Тем временем Шон высказал озабоченность по тому поводу, что Брайди совсем не становилось лучше, и хотел отправить ее в больницу, но женщина отказывалась, поэтому по очереди с ней сидел кто-то из домашних.

Зак раздумывал сейчас о том, что каким-то образом во время обеда всем удалось поддерживать легкую, непринужденную беседу. Ни слова не было сказано об Эдди, или о злополучной чернике, или о каком-нибудь зле.

Даже Кэт и Аманда умудрились быть вежливыми друг с другом.

Все говорили о птицах. Все, кроме Каэр.

Каэр не хотела говорить о птицах. Большую часть времени молчала, но мило отвечала, когда к ней обращались. Она витала где-то далеко в облаках.

Может, дело в письме? Письме, которое явно расстроило ее?

Вернувшись домой, он выбросил из головы все мысли о Каэр и позвонил Морриссею.

Зак почувствовал облегчение, услышав, что детектив послал на остров своего человека.

— Гэри Свайпс. Старый коп. Чуть не с детства в полиции, уже лет сорок. Он был рад отправиться туда, особенно когда я ему сказал, что вследствие холодной погоды ему положена премия. Крупный мужик. Крепкий. Он пробудет на острове до утра, а потом его сменит паренек, новенький, но хороший офицер.

Ситуация на Кау-Кэй была под контролем, и он поинтересовался черничным делом.

— У меня ничего нет. Пока. Отпечатков нет. Только принадлежащие мальчишке, складскому рабочему, да и то смазанные. Похоже, банки забирали с полок, портили содержимое и возвращали на место. Мы просматриваем видеозаписи с прошлой недели. У них очень хорошо отслеживается любое передвижение товара, поэтому нам точно известно, что банки прибыли в этот период. Но вот дело в том, что на видео просматриваются кассы, а не проходы между рядами. Хотя мы знаем, кто входил и выходил. Это неспешная, скучная и утомительная работа, а в сутках всего двадцать четыре часа.

— Завтра я снова отправлюсь на Кау-Кэй и еще немного поэкспериментирую с металлодетектором.

— На территории парка. Вам же известно, что это незаконно. — Морриссей рассмеялся. — Не волнуйтесь. Я ничего не вижу. Мои люди тоже. И если у вас возникнет сильное желание, можете подъехать в офис. Окинете пленки свежим взглядом. По крайней мере, во всех газетах уже написали про эту чернику. Надеюсь, больше никого это не коснется.

«Не коснется?» — подумал Зак.

Внутренности, порезанные на ленточки.

Смерть.

Да, надеюсь, никого не коснется.

На двери в его спальне была круглая ручка, такая легкая, подрагивающая. Он нахмурился и быстро подвел разговор с Морриссеем к завершению, захлопнул крышку телефона, шагнул к двери и распахнул ее.

Там стояла Каэр со странным, задумчивым выражением в глазах.

— Эй, — сказал он. — Что-то случилось?

Она покачала головой.

— Шон… с ним все в порядке? Где он? Кто с ним?

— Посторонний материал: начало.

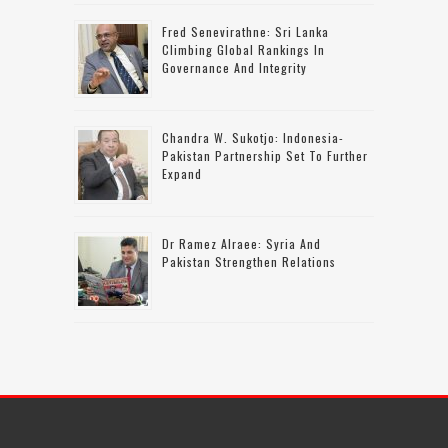
Fred Senevirathne: Sri Lanka
Climbing Global Rankings In
Governance And Integrity
Chandra W. Sukotjo: Indonesia-
Pakistan Partnership Set To Further
Expand
Dr Ramez Alraee: Syria And
Pakistan Strengthen Relations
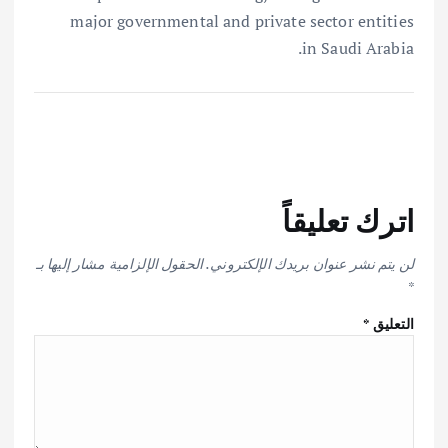
major governmental and private sector entities
in Saudi Arabia.
اترك تعليقاً
الحقول الإلزامية مشار إليها بـ
لن يتم نشر عنوان بريدك الإلكتروني.
*
*
التعليق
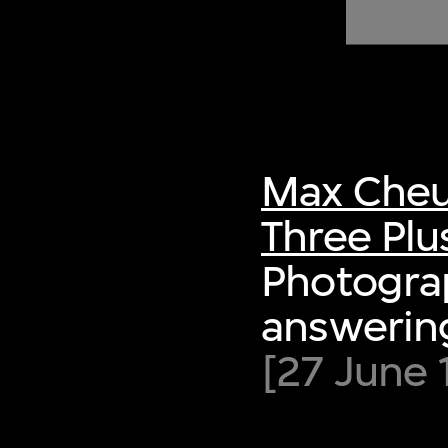
of twentieth- and twenty-
first-century visual culture.
Max Cheu
Three Plu
Photograp
answering
[27 June 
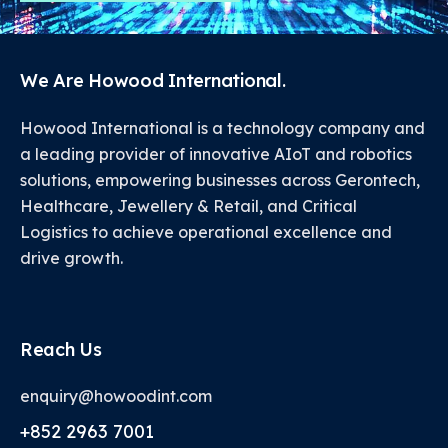
We Are Howood International.
Howood International is a technology company and
a leading provider of innovative AIoT and robotics
solutions, empowering businesses across Gerontech,
Healthcare, Jewellery & Retail, and Critical
Logistics to achieve operational excellence and
drive growth.
Reach Us
enquiry@howoodint.com
+852 2963 7001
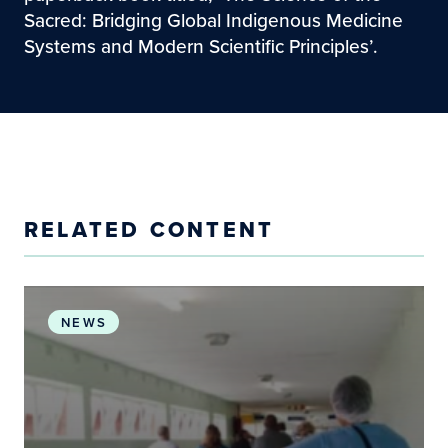
Sacred: Bridging Global Indigenous Medicine
Systems and Modern Scientific Principles’.
RELATED CONTENT
Environmental Stewardship and Health Systems: I
NEWS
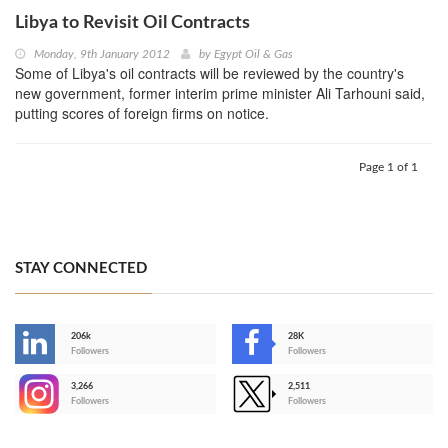
Libya to Revisit Oil Contracts
Monday, 9th January 2012
by
Egypt Oil & Gas
Some of Libya's oil contracts will be reviewed by the country's
new government, former interim prime minister Ali Tarhouni said,
putting scores of foreign firms on notice.
Page 1 of 1
STAY CONNECTED
206k
28K
-
Followers
Followers
3,266
2,511
-
Followers
Followers
>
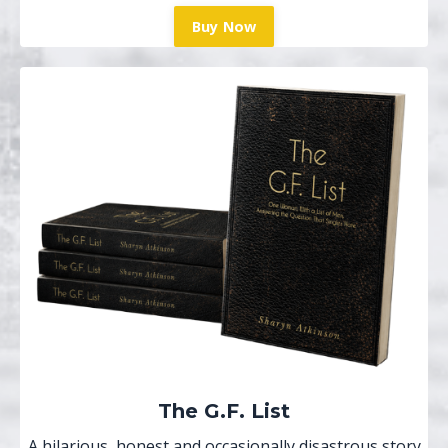
Buy Now
The G.F. List
A hilarious, honest and occasionally disastrous story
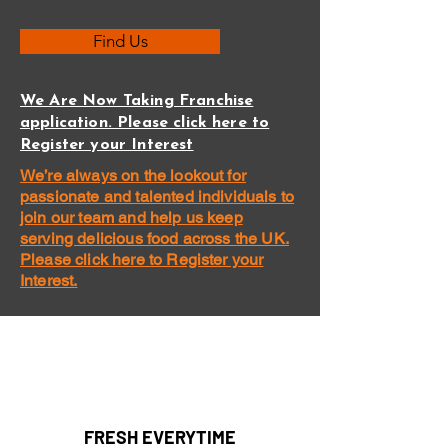
Find Us
We Are Now Taking Franchise
application. Please click here to
Register your Interest
We’re always on the lookout for
passionate and talented individuals to
join our team and help us keep
serving delicious food across the UK.
Please click here to Register your
Interest.
FRESH EVERYTIME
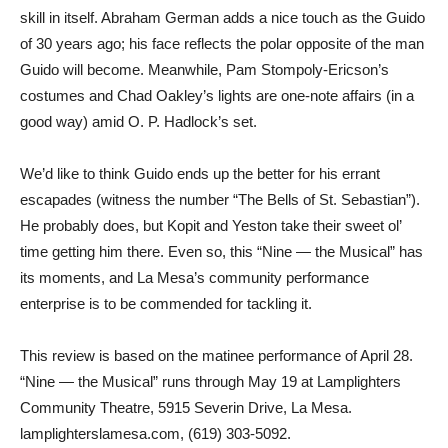
skill in itself. Abraham German adds a nice touch as the Guido
of 30 years ago; his face reflects the polar opposite of the man
Guido will become. Meanwhile, Pam Stompoly-Ericson’s
costumes and Chad Oakley’s lights are one-note affairs (in a
good way) amid O. P. Hadlock’s set.
We’d like to think Guido ends up the better for his errant
escapades (witness the number “The Bells of St. Sebastian”).
He probably does, but Kopit and Yeston take their sweet ol’
time getting him there. Even so, this “Nine — the Musical” has
its moments, and La Mesa’s community performance
enterprise is to be commended for tackling it.
This review is based on the matinee performance of April 28.
“Nine — the Musical” runs through May 19 at Lamplighters
Community Theatre, 5915 Severin Drive, La Mesa.
lamplighterslamesa.com, (619) 303-5092.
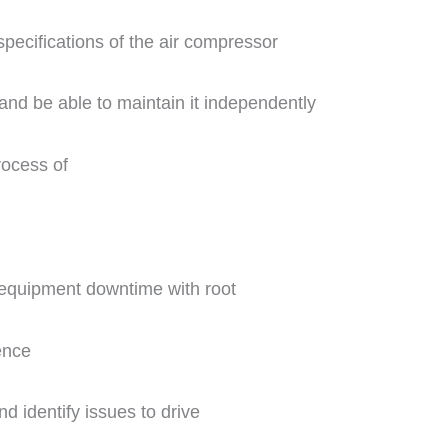
specifications of the air compressor
and be able to maintain it independently
rocess of
 equipment downtime with root
ence
d identify issues to drive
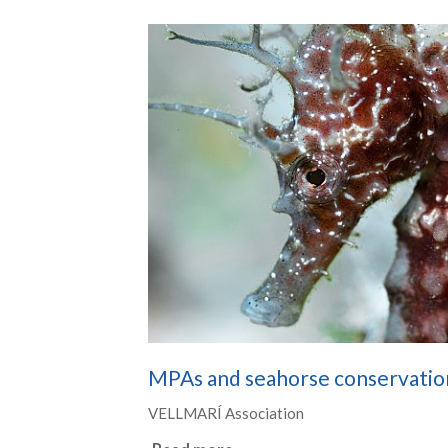
MPAs and seahorse conservatio
VELLMARÍ Association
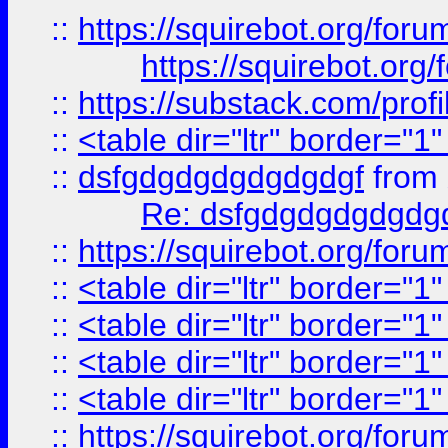
::
https://squirebot.org/foru
https://squirebot.org/
::
https://substack.com/pro
::
<table dir="ltr" border="1
::
dsfgdgdgdgdgdgdgf
from
Re: dsfgdgdgdgdgdg
::
https://squirebot.org/foru
::
<table dir="ltr" border="1
::
<table dir="ltr" border="1
::
<table dir="ltr" border="1
::
<table dir="ltr" border="1
::
https://squirebot.org/foru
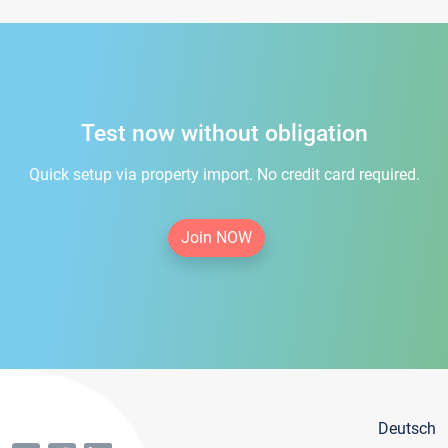
Test now without obligation
Quick setup via property import. No credit card required.
Join NOW
Deutsch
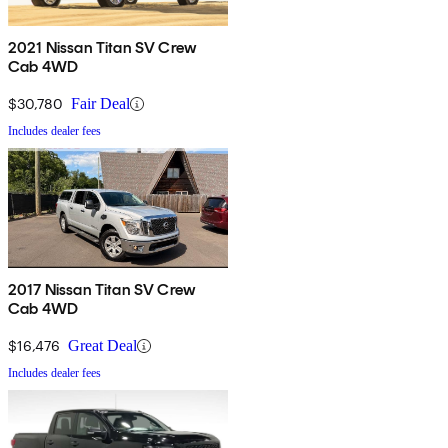
2021 Nissan Titan SV Crew
Cab 4WD
$30,780
Fair Deal
Includes dealer fees
2017 Nissan Titan SV Crew
Cab 4WD
$16,476
Great Deal
Includes dealer fees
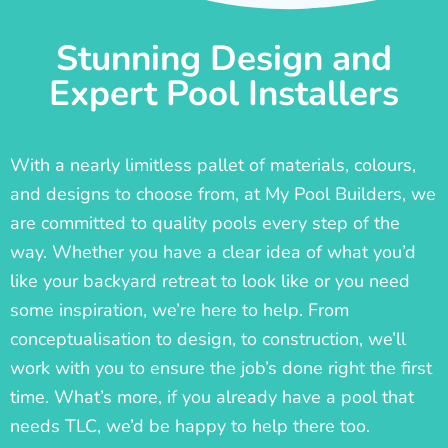
Stunning Design and
Expert Pool Installers
With a nearly limitless pallet of materials, colours,
and designs to choose from, at My Pool Builders, we
are committed to quality pools every step of the
way. Whether you have a clear idea of what you’d
like your backyard retreat to look like or you need
some inspiration, we’re here to help. From
conceptualisation to design, to construction, we’ll
work with you to ensure the job’s done right the first
time. What’s more, if you already have a pool that
needs TLC, we’d be happy to help there too.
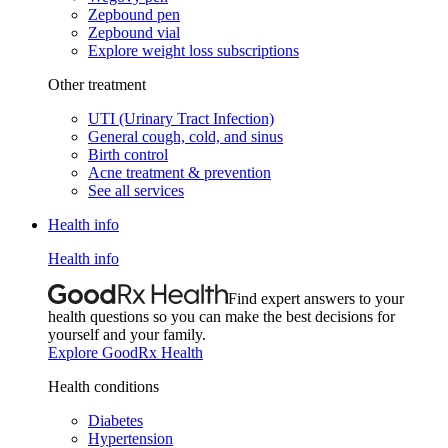
Zepbound pen
Zepbound vial
Explore weight loss subscriptions
Other treatment
UTI (Urinary Tract Infection)
General cough, cold, and sinus
Birth control
Acne treatment & prevention
See all services
Health info
Health info
Find expert answers to your
health questions so you can make the best decisions for
yourself and your family.
Explore GoodRx Health
Health conditions
Diabetes
Hypertension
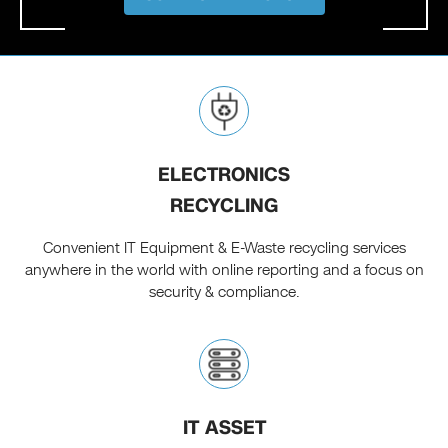
ELECTRONICS
RECYCLING
Convenient IT Equipment & E-Waste recycling services
anywhere in the world with online reporting and a focus on
security & compliance.
IT ASSET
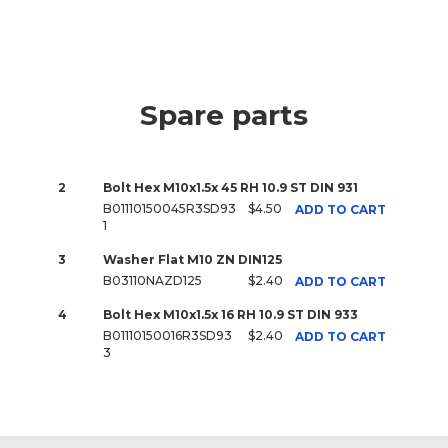
Spare parts
2
Bolt Hex M10x1.5x 45 RH 10.9 ST DIN 931
B01110150045R3SD93
$4.50
ADD TO CART
1
3
Washer Flat M10 ZN DIN125
B03110NAZD125
$2.40
ADD TO CART
4
Bolt Hex M10x1.5x 16 RH 10.9 ST DIN 933
B01110150016R3SD93
$2.40
ADD TO CART
3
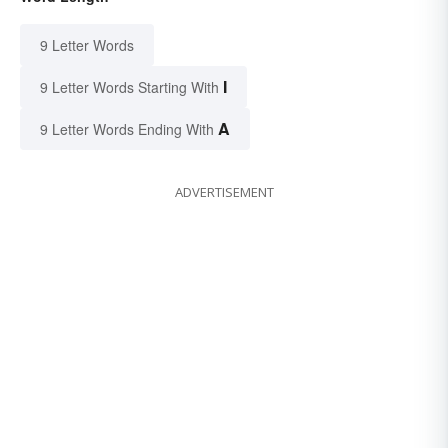
9 Letter Words
I
9 Letter Words Starting With
A
9 Letter Words Ending With
ADVERTISEMENT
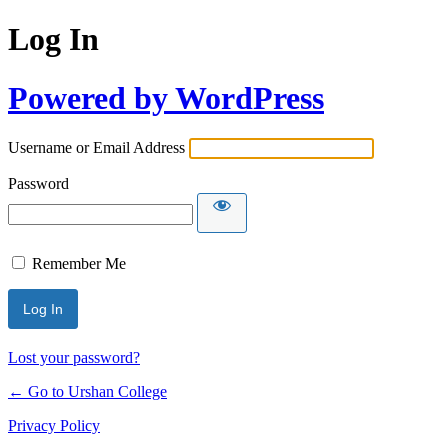
Log In
Powered by WordPress
Username or Email Address
Password
Remember Me
Lost your password?
← Go to Urshan College
Privacy Policy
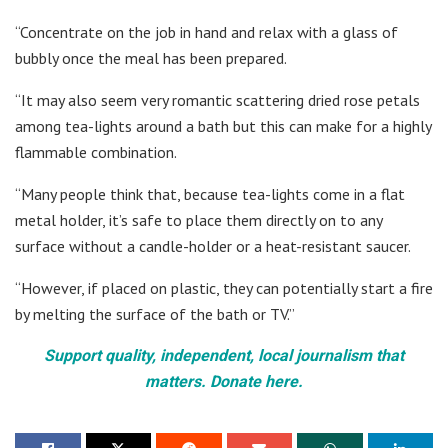
“Concentrate on the job in hand and relax with a glass of
bubbly once the meal has been prepared.
“It may also seem very romantic scattering dried rose petals
among tea-lights around a bath but this can make for a highly
flammable combination.
“Many people think that, because tea-lights come in a flat
metal holder, it’s safe to place them directly on to any
surface without a candle-holder or a heat-resistant saucer.
“However, if placed on plastic, they can potentially start a fire
by melting the surface of the bath or TV.”
Support quality, independent, local journalism that
matters. Donate here.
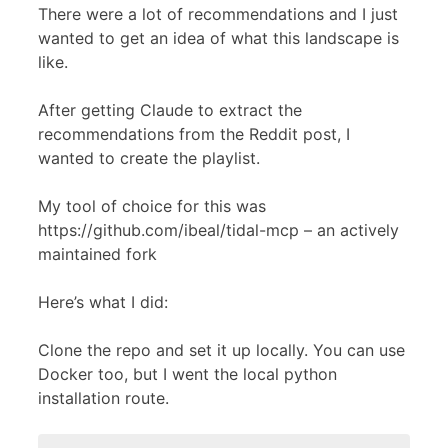
There were a lot of recommendations and I just
wanted to get an idea of what this landscape is
like.
After getting Claude to extract the
recommendations from the Reddit post, I
wanted to create the playlist.
My tool of choice for this was
https://github.com/ibeal/tidal-mcp – an actively
maintained fork
Here’s what I did:
Clone the repo and set it up locally. You can use
Docker too, but I went the local python
installation route.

— Шон вместе с Томом и Кэт пошел послушать то джазовое трио, о котором она говорила. Аманда заперлась в своих апартаментах, а Клара вернулась в свой коттедж.

— А Брайди?

— Мирно спит. Я только что навещала ее.

Он хмуро изучал Каэр.

— Вы пригласите меня войти? — спросила она его.

Зак отступил назад, ошеломленный, и наконец осознал, что она переодета ко сну.

На ней был мягкий фланелевый халат и ночная рубашка. Крошечные белые розочки были рассыпаны по кремово-бежевому фону, а на воротничке и манжетах красовались кружева. Волосы распущены. Иссиня-черные волны сбегали по плечам.

— Входите.

Она вошла и закрыла дверь, и в ее поведении напрочь отсутствовало кокетство. Каэр бросилась к нему, зарылась лицом в его хлопковую футболку, прижалась к нему, обхватив руками за талию.

— Это слишком ужасно? — тихо спросила она. — Я чувствую… как ускользает время, мне кажется…

Было ли правильно то, как они поступали? Неправильно? Он не знал. Не имел никакого понятия. Но не впустить ее он не мог. Невозможно. Крайне чувственная и соблазнительная женщина. Никакой надуманности и неестественности. Он вспомнил, как раскрыл ей навстречу свои объятия, притянул к себе, ощутил непередаваемый наплыв желания, растекшегося по всем его мышцам, проникшего в кровь при ее приближении. Ощутил каждый изгиб ее тела, прижавшегося к нему. Чуть не разорвал футболку, стремясь поспешно снять ее через голову и отбросить в сторону. Но с маленькими пуговками на халате Каэр Зак был чуть осторожнее, понимая, что настанет момент, когда ей придется вернуться в свою комнату. Ничто не должно выдать ее.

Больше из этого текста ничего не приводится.